Все более хмурясь и заправляя в правый угол рта свой унтер-офицерский ус, отец сказал:
– Нашла над чем сокрушаться! Заживет, как на щенке. Мне, мать, похлеще досталось от Гришки Жучкина…
– О святая богородица! Чего он?!
– Ладно, разберемся. А вот батюшку моего придется завтра же – нет, нынче же! – забрать к нам. Чего доброго, могут и раскулачить их с Пашкой. Жучкин про отруба отцовы вспомнил, про ктиторство и прочее. Надо спасать. Одного Павла, может, и оставят в покое. Теперь успевай поворачиваться: попрут со всех концов села сродники за разными справками. Это уж как пить дать!
– Что поделаешь, отец! Коли могёшь, помогай. Мы ить, родимай, все на этой земле сродники.
– Легко сказать – помогай! А как? – И, кажется, именно в ту минуту окончательно сложилась в потревоженной душе отца и вырвалась наружу формула, которую мы слышали от него много раз:– Как, я тебя спрашиваю?.. Ты попробовала бы служить одновременно и богу и черту! А я служу.
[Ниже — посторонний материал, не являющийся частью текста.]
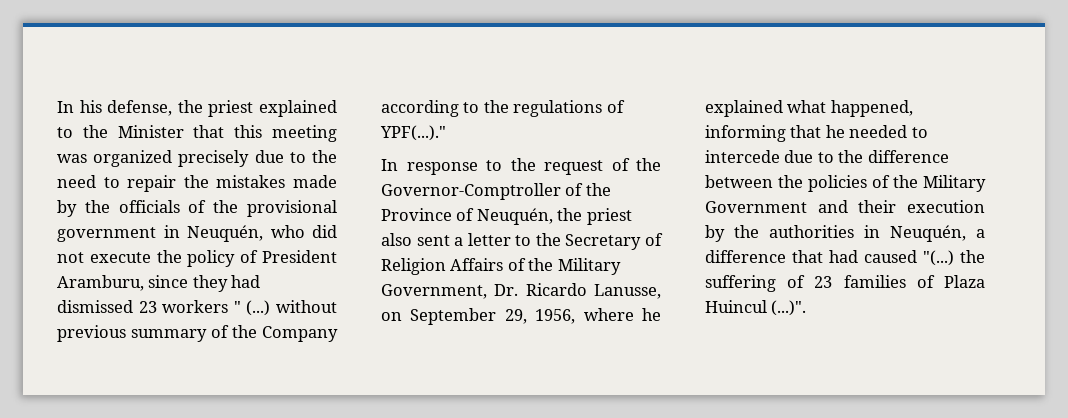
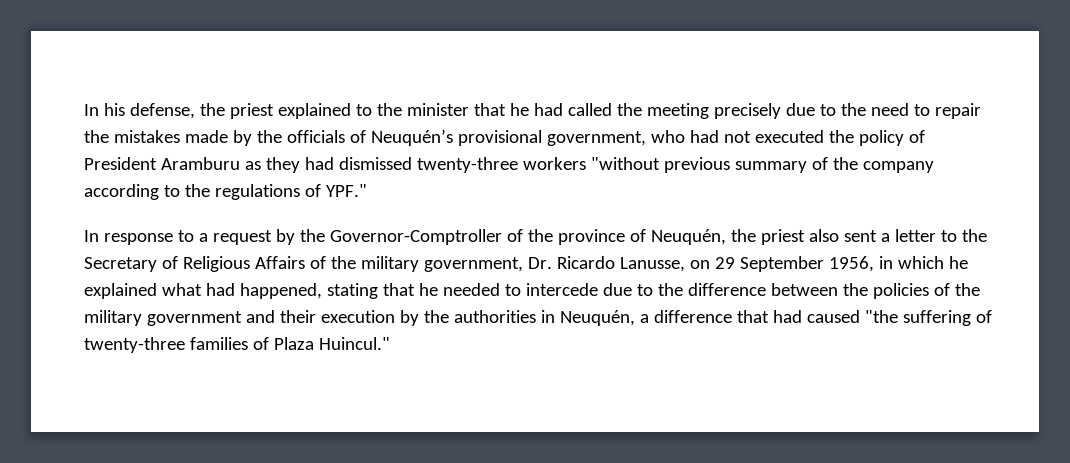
[117,125,337,142] [57,150,173,167] Minister that this meeting was organized -> [406,103,709,119] minister that he had called the meeting
[213,200,337,217] [57,225,337,242] [57,252,151,263] the provisional government in Neuquén, who did not execute -> [370,129,824,146] Neuquén’s provisional government, who had not executed
[57,275,189,291] Aramburu, since -> [160,157,261,170] Aramburu as
[138,300,337,316] 23 workers " (...) without -> [416,157,660,173] twenty-three workers "without
[262,326,338,342] Company -> [862,161,934,173] company
[380,125,446,141] YPF(...)." -> [325,184,367,197] YPF."
[510,158,630,175] the request of -> [198,229,295,245] a request by
[381,208,452,221] Province -> [557,229,625,245] province
[381,258,446,275] Religion -> [182,256,250,272] Religious
[557,258,621,275] [381,284,487,299] Military Government, -> [360,256,523,272] military government,
[410,308,661,325] [705,100,913,117] [705,125,786,142] September 29, 1956, where he explained what happened, informing -> [714,256,968,272] [84,283,378,299] 29 September 1956, in which he explained what had happened, stating
[923,175,986,192] [705,201,807,213] Military Government -> [84,310,242,326] military government
[923,250,985,266] "(...) the -> [864,310,898,323] "the
[814,276,833,288] 23 -> [84,337,185,353] twenty-three
[705,300,807,316] Huincul (...)". -> [318,337,390,350] Huincul."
– Возьми да уйди, коли невмоготу стало.
– Хочешь не хочешь, но придется.
Мать не придала особого значения этим мужниным словам, потому что вспомнила про нашу Рыжонку, которая должна была вот-вот отелиться. Накинув на плечи какую-то одежду, заторопилась:
– С часу на час жди. А мороз лютый. Замерзнет теленок… А ты, отец, сосни часик, отдохни маненько. Бог не выдаст. Проживем как-нибудь. Не пропадем среди людей. Как все, так и мы. Поспи. Я счас проведаю Рыжонку и затоплю печь. Блинков вам испеку.
Чем-то теплым, домашним, успокаивающим и убаюкивающим повеяло от этих ее привычных, не заготовленных заранее, просто и естественно произносимых слов, и отец скоро задремал.